How DataXu Built a Cloud-Native Warehouse
Suchi Raman, Director, Product Development at DataXu
Suchi shares the lessons learned during DataXu’s multiyear journey to the cloud. She starts with an overview of the company’s previous on-premises analytics infrastructure and how it scaled this to its current “cloud native” warehouse architecture using Glue Data Catalog, Athena (Presto-as-a-service), and Lambdas on AWS. She wraps up with a discussion on how DataXu leveraged AWS spot instances to significantly reduce the company’s daily operational costs.
Migrating Elasticsearch Instances at Scale
Patrick Dignan, Technical Lead at HubSpot
Patrick walks through the evolution of the Elasticsearch infrastructure at HubSpot. He starts by describing the challenge HubSpot faced when increasing the security of its data systems due to GDPR. From there, he explores the techniques used by the data infrastructure team to seamlessly migrate teams’ indices from the old cluster to the new secure cluster. By moving to a centrally managed ingestion pipeline, HubSpot significantly reduced cluster migration time and, as a result, improved testability, maintainability, and reliability.
Presto: Pursuit of Performance
Andrii Rosa, Software Engineer at Facebook
Matt Fuller, VP of Engineering at Starburst
Andrii and Matt present the Presto Cost-Based Optimizer (CBO), recently introduced by Starburst, along with a case study on integrating the Presto CBO at Facebook scale. Matt provides a brief overview of the Presto architecture, followed by a discussion of how joins work in Presto and how CBO can improve the efficiency of joins through automatic join type selection, automatic left/right side selection, and join reordering based on selectivity estimates and cost. In the second half of the talk, Andrii explores a new mechanism in Presto that computes statistics seamlessly and efficiently, ensuring that all Presto-generated data is ready for CBO without any extra manual steps. They then discuss future work enhancing the CBO and statistics collection in Presto.
Palisade: Overload Protection for Data Analytics and Storage Systems
Aniruddha Bohra, Principal Architect at Akamai
Aniruddha presents two systems — Palisade and Akamill — that were built at Akamai to address the challenges of safely collecting large volumes of data at low latency for data processing and analytics. He starts with an overview of Palisade, an overload protection system for reporting and analytics data processing infrastructures. He then discusses Akamill, a flexible stream processing system used by Palisade that provides buffering, connection pooling, and transformations to support near real-time data collection for applications. He concludes with a view into how the two systems combine to smooth out spikes, using thinning and throttling.
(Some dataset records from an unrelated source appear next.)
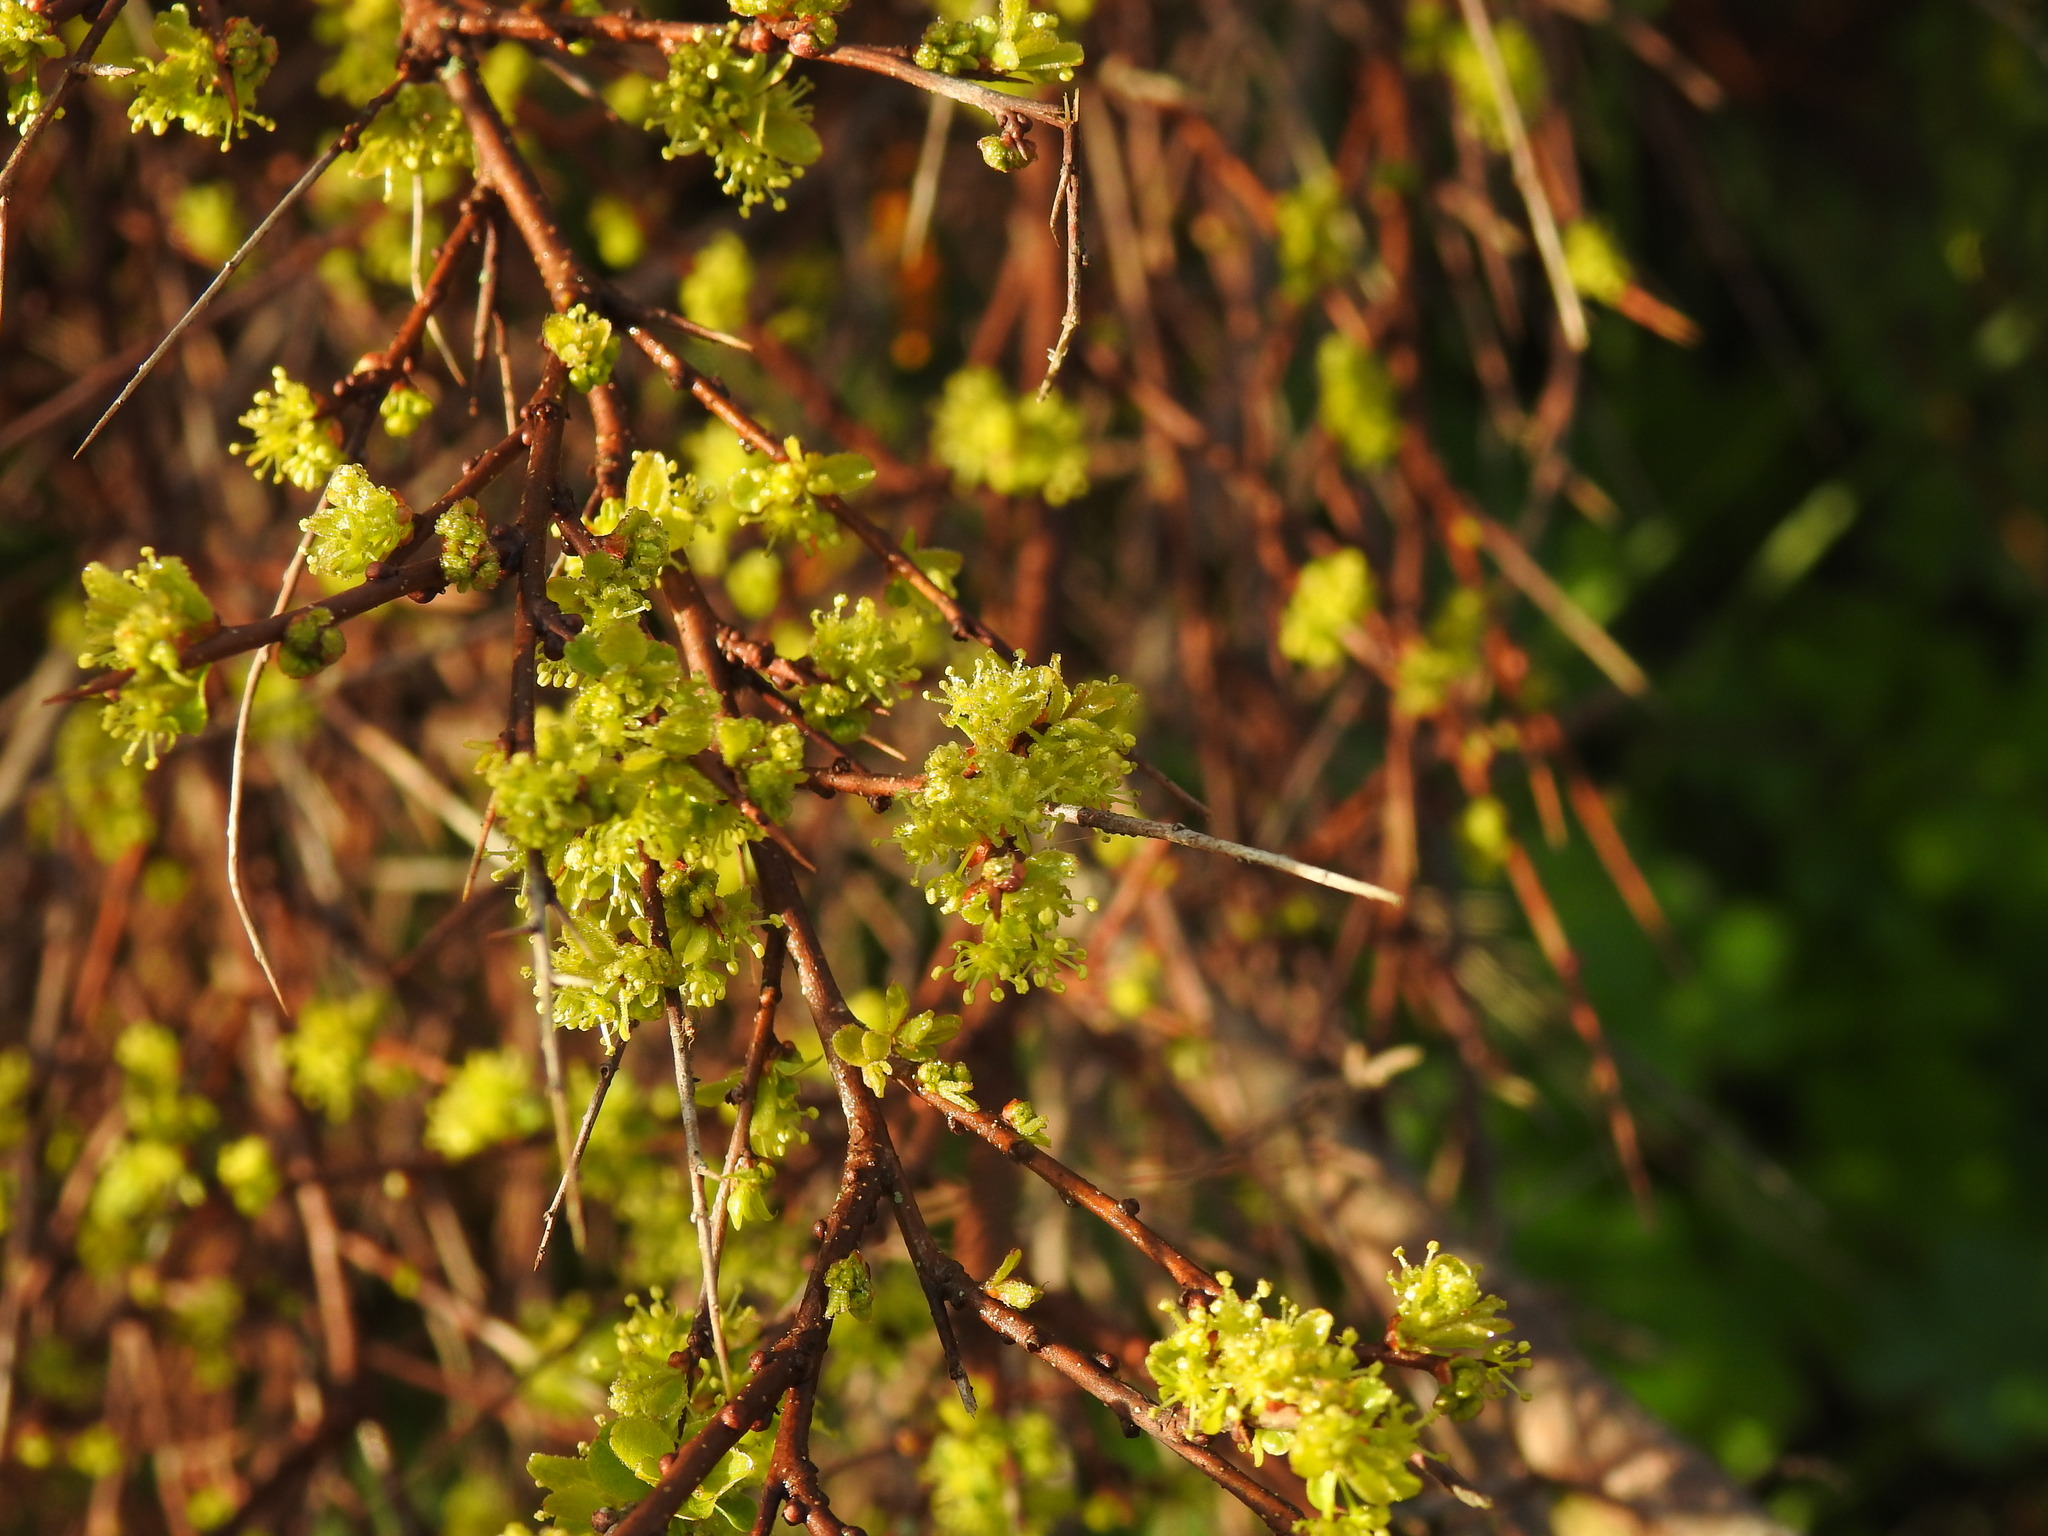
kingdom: Plantae
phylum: Tracheophyta
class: Magnoliopsida
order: Malpighiales
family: Phyllanthaceae
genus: Flueggea
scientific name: Flueggea tinctoria
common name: Tamujo
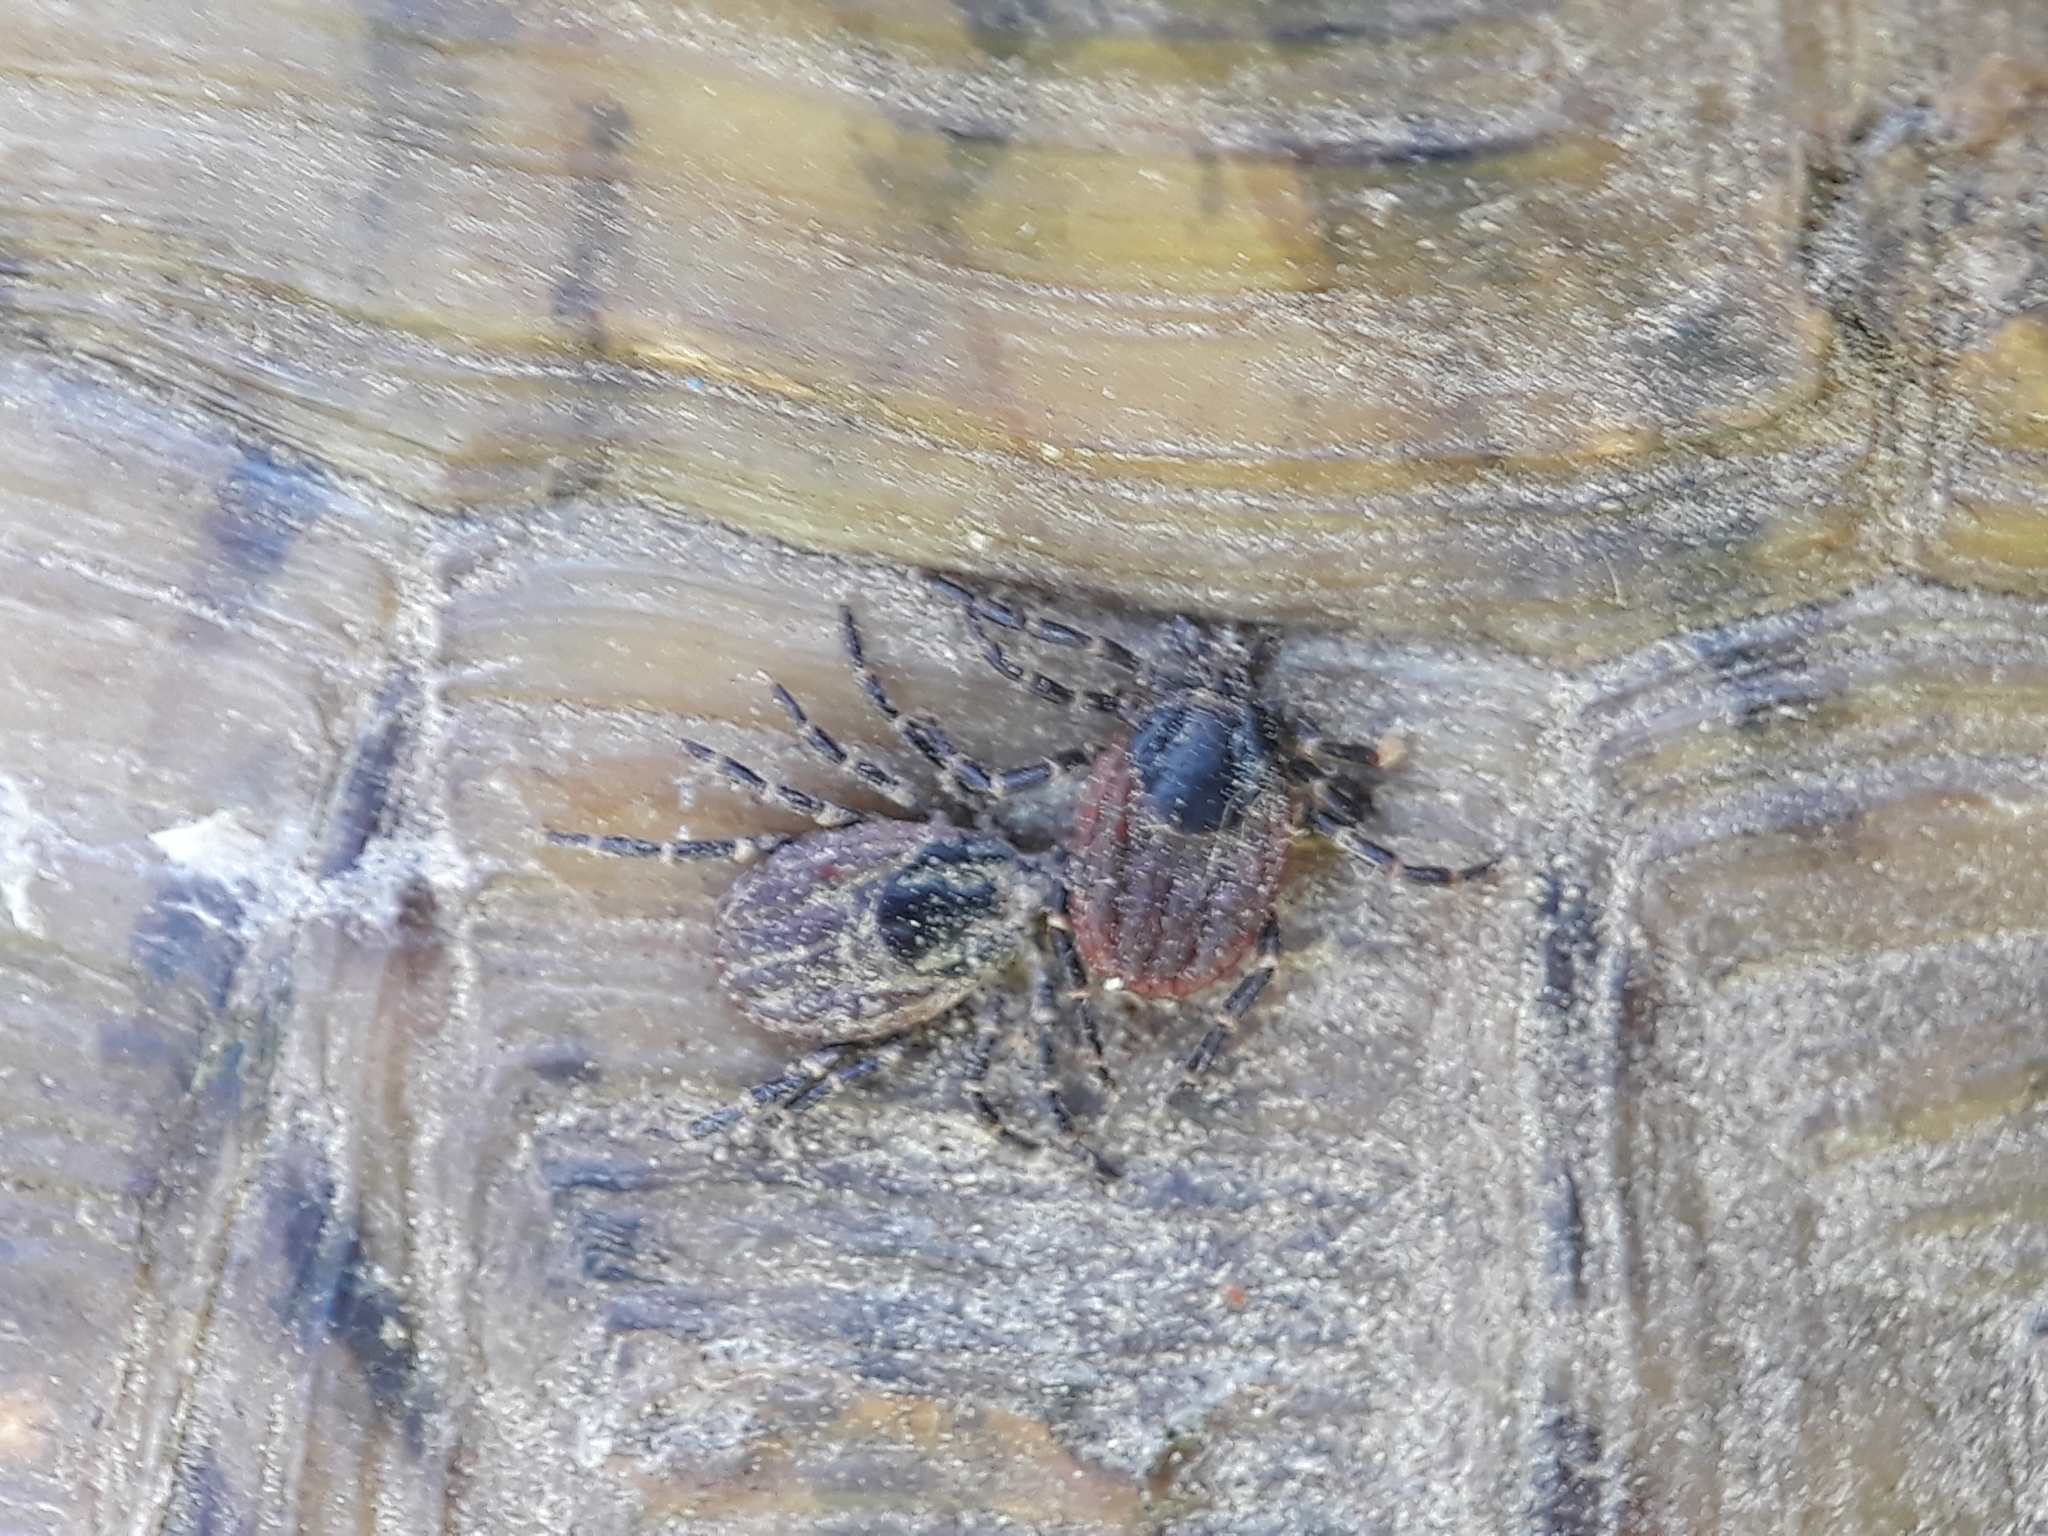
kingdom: Animalia
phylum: Arthropoda
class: Arachnida
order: Ixodida
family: Ixodidae
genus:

Building Highly Reliable Data Pipelines at Datadog
Jeremy Karn, Staff Data Engineer at Datadog
Jeremy walks through best practices used at Datadog, ensuring that trillions of data points are processed every day. He starts by describing the technology stack and the tools used for authoring and running Datadog’s pipelines. He then talks about the use of ephemeral clusters, the benefits of job isolation, and the ability to scale the clusters based on job needs. Finally, he discusses the mechanisms used to recover quickly in the face of unavoidable conditions, such as hardware failures, increased load, upstream delays, and bad code changes.